>> begin Source document

Admonishing the servants not to complain

My last job was as a night porter at a bowling alley. I bussed the tables, cleaned the floors, and took out the trash.

It was okay, until it wasn’t. Management instructed employees to throw full big gulp cups of soda into the trash, which I then had to manhandle into a dumpster out back. Instead of proper trash bags, we were supplied with thin, flimsy, translucent can liners, weak enough that I quickly developed an intuition of when they’d shear open and spill trails of leachate on the floor. Not being retarded, I started diverting liquids into the sinks within the first half hour of my first shift. Over the next few weeks, I started pulling full soda cups out of trash cans and running them to the nearest sinks for proper disposal. To management’s credit, I never got bothered for doing any of this. Nor did I get any flak for bringing a structurally failing shelf support bracket in the dish room to the attention of the manager on duty; he simply told me to be careful stacking pizza pans next to it, since “It’s been like that for a while.”

That is to say, we ain’t doing shit about that.

When I point out that I’m not retarded, I’m not trying to brag. Honest to God, I’m just trying to avoid a very real trap of false modesty. Nobody needs my smarts to hold down a job like that, and God knows intelligence is not an unqualified asset in the Janitorial Field, but the guy I was assigned to train really was borderline retarded. The kid was slow. I’ve never held a credential in special education, and IQ tests are classist trash, etc., but I’d estimate his IQ at around 80.

>> end Source document

### [Written tasks]
- A) In the essay about the bowling alley job, what three duties does the narrator name for the night porter position?
- B) Please carry the essay about the bowling alley job forward, writing what comes after its last sentence.
The listing below comes from a separate source.

>> begin Data lines

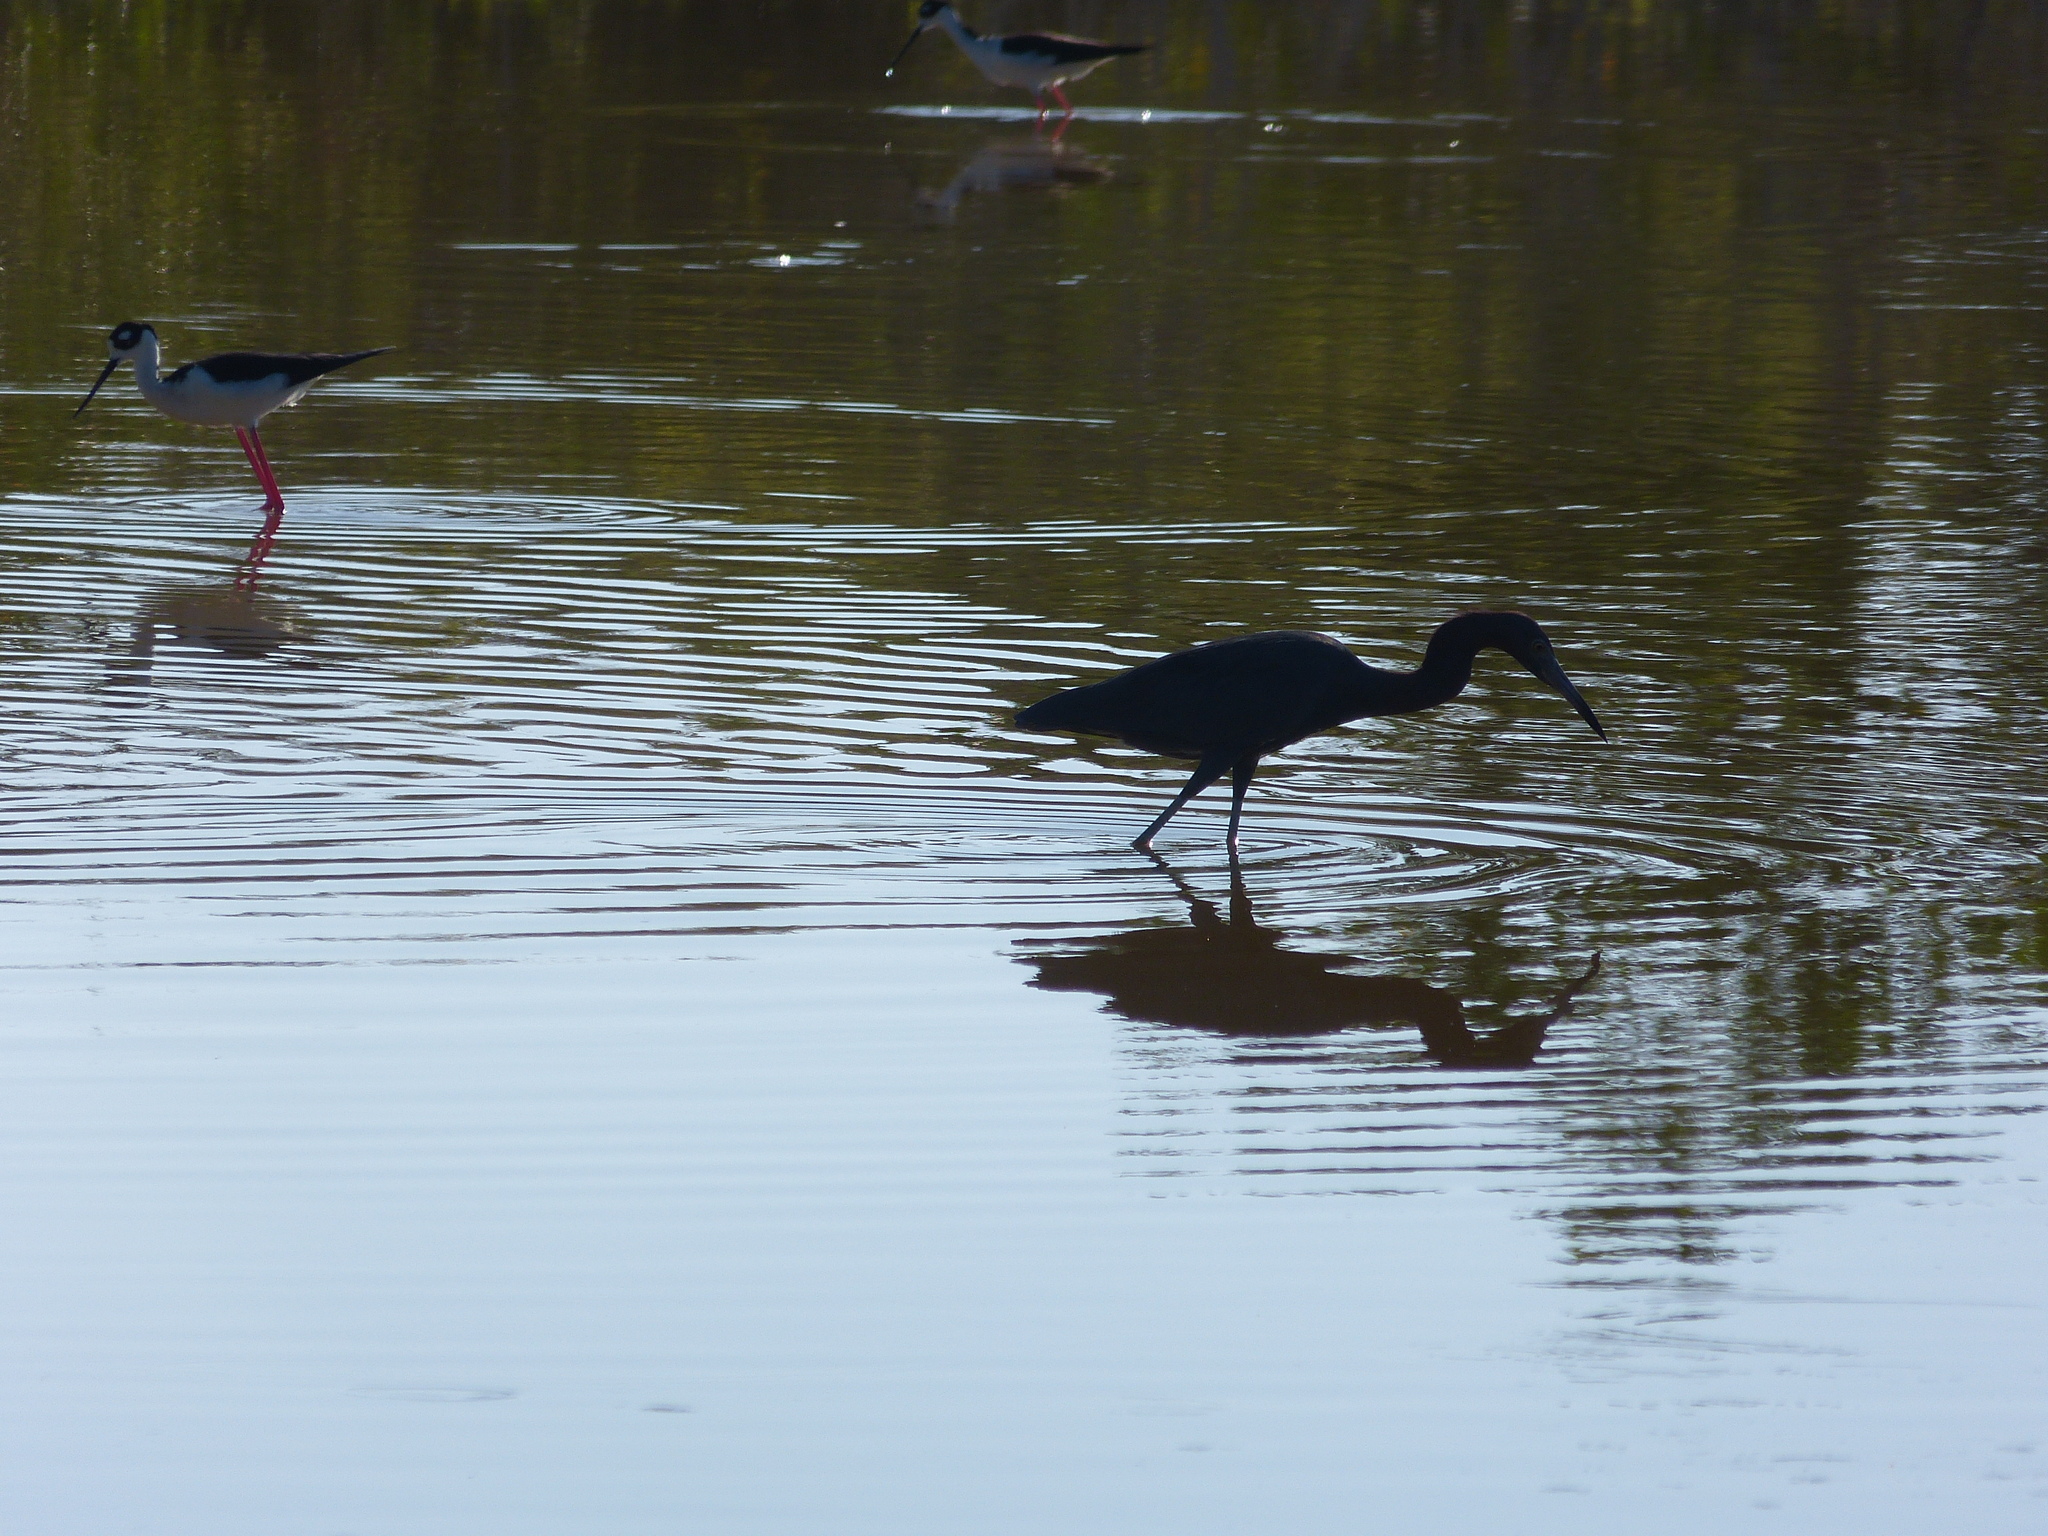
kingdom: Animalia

>> end Data lines

### [Solved problems]
- A) Bussing the tables, cleaning the floors, and taking out the trash.

- B)
More pertinently, and way worse than being developmentally disabled, he was developmentally disinterested. I’m not referring to basic activities of daily living, like feeding himself or brushing his own teeth or wiping his own ass or whatever; when the threshold’s that low, it’s an inpatient furlough setup, and Bowlero isn’t community-minded enough to accept placements in Skill Development. Tom Shannon doesn’t want anyone on payroll who can’t bathe or recognize a trash can.

The problem with this kid was his attitude. It easily plunged his functional IQ into the fifties. Menial janitorial jobs are fine for actual retards who give a shit about best practices, and that’s very much a Type of Guy who can be counted on the stock the produce at Safeway.

This fucking kid, though.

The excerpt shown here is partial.